How do patients interpret these experiences?

Not all visions are perceived as comforting, though many serve as a source of psychological relief. The study cites a specialist who described a patient dreaming of her deceased husband telling her, “I am waiting for you,” a vision interpreted by the patient as a sign of inner peace. Other patients reported imagery such as a white horse galloping along a shore or ascending toward a light-filled doorway. Conversely, some patients experienced distressing visions, such as a monster with a familiar face. Experts believe these negative experiences may signal unresolved internal conflicts or a deep-seated fear of letting go of life.

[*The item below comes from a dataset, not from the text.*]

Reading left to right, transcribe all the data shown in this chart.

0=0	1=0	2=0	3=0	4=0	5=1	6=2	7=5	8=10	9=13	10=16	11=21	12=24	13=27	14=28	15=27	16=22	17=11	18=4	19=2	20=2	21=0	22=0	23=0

End of Life Dreams & Visions — Female Dreamer

Common Themes in End-of-Life Visions

  • Reunions: Encounters with deceased family members or friends.
  • Transitions: Symbols of movement, such as stairs, doors, or thresholds.
  • Illumination: Visions of bright, calming light.
  • Distress: Symbols representing fear or struggle, indicating potential unmet emotional needs.
Pro Tip:
Palliative care providers are encouraged to approach these reports with openness. Because patients often minimize or hide these experiences to avoid judgment, creating a safe, non-clinical space for them to describe their dreams can help address unmet emotional or spiritual needs during the final stages of care.

Frequently Asked Questions

Are end-of-life dreams the same as hallucinations?

The research distinguishes these visions from typical medical hallucinations. While medical delirium can cause confusion, the study suggests these dreams often contain consistent, symbolic narratives that provide patients with a sense of peace or closure.

Frequently Asked Questions

Should family members be worried about distressing visions?

Distressing visions may reflect internal struggles or fears. Experts suggest that rather than dismissing them, caregivers should view them as an opportunity to discuss the patient’s emotional or clinical needs.

Why is this topic just now being studied?

Cultural stigma and the fear of being perceived as “confused” have historically discouraged patients from reporting these experiences. The study by Azienda USL–IRCCS di Reggio Emilia represents an effort to bridge this gap in clinical understanding.